От нечего делать мой взгляд упал на дамский ящичек с рукодельем, стоявший на столе. Без всяких дурных мыслей я осмотрел его; в нем оказалась пара недовязанных детских чулочков, несколько листков с нелепыми стихами и письмо жене Шальмана, как я усмотрел из адреса. Письмо было вскрыто и имело такой вид, как будто его прочли и поспешно вложили обратно в конверт.
У меня твердый принцип — никогда не читать писем, адресованных не мне, ибо я считаю это неприличным. Поэтому я этого не делаю, если того не требуют мои интересы; но тут я вдруг, точно по наитию, утвердился в мысли, что мой долг заглянуть в письмо, так как его содержание, при том человеколюбивом намерении, с которым я явился к Шальману, может оказаться мне полезным.

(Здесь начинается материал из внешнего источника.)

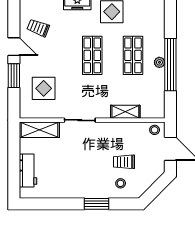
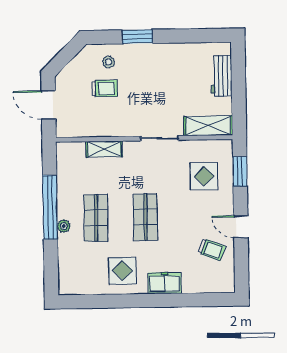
plant: (159, 62) -> (64, 226), moved
window: (14, 76) -> (240, 172), moved
stool: (155, 130) -> (68, 128), removed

Я думаю сейчас о том, что господь никогда не покидает верующих, ибо он неожиданно дал мне случай узнать получше этого человека и тем избавил меня от опасности оказать благодеяние безнравственной личности. Я добросовестно следую подобным указаниям господа, и это часто приносило мне большую пользу в делах.
К моему великому удивлению, я узнал, что госпожа Шальман действительно происходит из почтенного семейства. По крайней мере письмо было подписано ее родственником, имя которого уважается в Нидерландах. Я был восхищен прекрасным содержанием письма. Пославший его был, как видно, человек, ревностно трудящийся для господа, ибо он писал, что жена Шальмана «должна развестись с этим несчастным, который заставляет ее переносить нищету, который не в состоянии заработать на хлеб себе и семье и который, помимо того, еще мошенник, ибо имеет долги; что пишущий письмо обеспокоен ее положением, хотя она сама виновата в своей судьбе, ибо покинула господа и пошла за Шальманом... что она должна вернуться к господу и что тогда, быть может, вся семья поможет ей найти работу по шитью... Но прежде всего она должна расстаться с Шальманом, который является позором для семьи».
Словом, даже в церкви трудно услышать лучшее назидание, чем то, что заключалось в письме.
Я узнал достаточно и был благодарен за это чудесное предостережение, ибо без него я вновь стал бы жертвой моего доброго сердца. Поэтому я опять решил оставить Бастианса, пока не найду ему подходящего заместителя, — ибо я не склонен выбрасывать людей на улицу, и мы сейчас не можем сократить штат, раз дела у нас идут так бойко.